Katy, on being pitted against Lady Gaga
“Gaga and I like to publicly dismiss [the rivalry] because it’s not healthy. You want to feel music. You want it to resonate and relate to you. You can’t look at it like a competition because you ruin the reason why you love music. But I think that sometimes our fan groups are so big and strong, they use it as ammunition.”

Katy, on her relationship with God
“My upbringing was so strict and sheltered and rigid, and now it’s a lot more loose. I believe in God, [but] not as an older guy with a long beard sitting on a shiny throne, or heaven or hell as a destination. I believe you can have your own hell on earth from the actions you do. If you don’t have that accountability, then why don’t you just do everything selfishly or be a menace to society? I have a lot of spiritual, New Agey stuff that I’ve applied to my life now.”

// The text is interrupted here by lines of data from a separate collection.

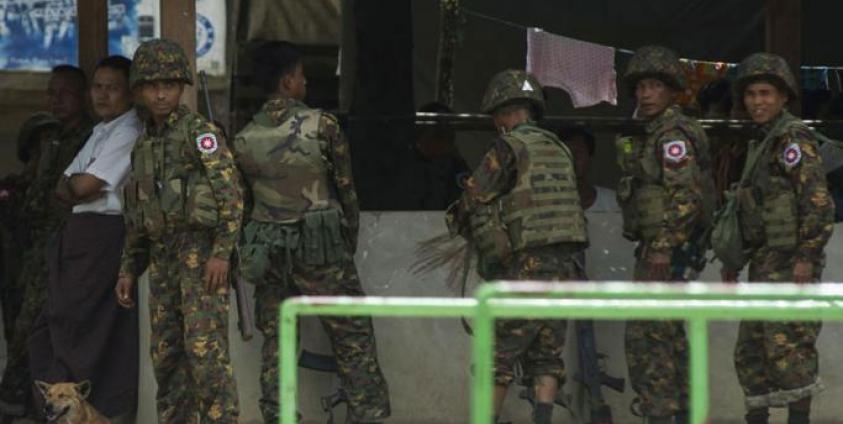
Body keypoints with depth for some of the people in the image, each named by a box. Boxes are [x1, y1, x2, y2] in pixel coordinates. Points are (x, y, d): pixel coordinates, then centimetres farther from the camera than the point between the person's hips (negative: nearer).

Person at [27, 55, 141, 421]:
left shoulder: (129, 134, -11)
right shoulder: (101, 132, 20)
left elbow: (85, 187, -16)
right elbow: (66, 189, 14)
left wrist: (71, 185, 3)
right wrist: (76, 186, -6)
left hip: (104, 234, -9)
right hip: (79, 233, 9)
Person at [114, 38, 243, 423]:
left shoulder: (200, 132, -4)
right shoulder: (143, 143, 17)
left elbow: (231, 194, -11)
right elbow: (135, 218, 22)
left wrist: (222, 252, -19)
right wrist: (129, 270, 16)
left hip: (200, 250, -7)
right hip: (162, 256, 7)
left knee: (205, 348, -14)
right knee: (165, 354, 7)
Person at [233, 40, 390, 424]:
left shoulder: (244, 139, 2)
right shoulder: (321, 126, -7)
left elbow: (245, 200, 10)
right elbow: (346, 189, 0)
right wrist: (350, 242, 13)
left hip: (268, 252, 4)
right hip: (321, 249, -4)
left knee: (275, 343, 8)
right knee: (353, 339, 3)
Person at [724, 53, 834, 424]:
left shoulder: (794, 139, -10)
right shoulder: (760, 144, 18)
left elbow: (818, 201, -18)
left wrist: (806, 256, -22)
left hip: (791, 263, -9)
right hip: (765, 264, 9)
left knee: (786, 345, -12)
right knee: (750, 348, 10)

Show Us Your Hits! The No. 1’s

”I Kissed A Girl” (2008)
“I think it worked because it was a zeitgeist idea. Everyone was talking about bisexuality and experimenting. Then all of a sudden you have a soundtrack [for it]. Bada-bing, bada-bam.”

”Teenage Dream” (2010)
“One of my favorites. To me, it brings up a lot of nostalgia.”

”California Gurls” (2010)
“This one showed off the really fun, carefree side of me.”

”Firework” (2010)
“That’s my epitaph, I think. Its message has been really profound. I still love singing the song because it’s not cheesy but it does its job. I feel like that song has legs.”

”Last Friday Night (T.G.I.F.)” (2011)
“That music video was so fun to make — creating the Kathy Best character. I’d love to play Kristen Wiig’s younger sister. I like self-deprecating comedy.”

”E.T.” (2011)
“Sort of an accident. Dr. Luke was going through these different beats on his laptop, and he stopped on this one and I went, ‘Wait, hold on!’ And he said, ‘Well, that’s for Three Six Mafia’ or something. I go, ‘I know exactly what I’m writing on that song. Let’s do it.'”

”Part of Me” (2012)
“It’s funny, because I wrote it before it became relevant in my own life. People need coffee to wake them up, and maybe sometimes my songs.”

”Roar” (2013)
“I thought, ‘The summer is over. We’re all going back to school. We gotta face our boys. We can’t have this relaxed, lazy, fun summer attitude anymore.’ So it’s almost like a piece of armor you can take with you.”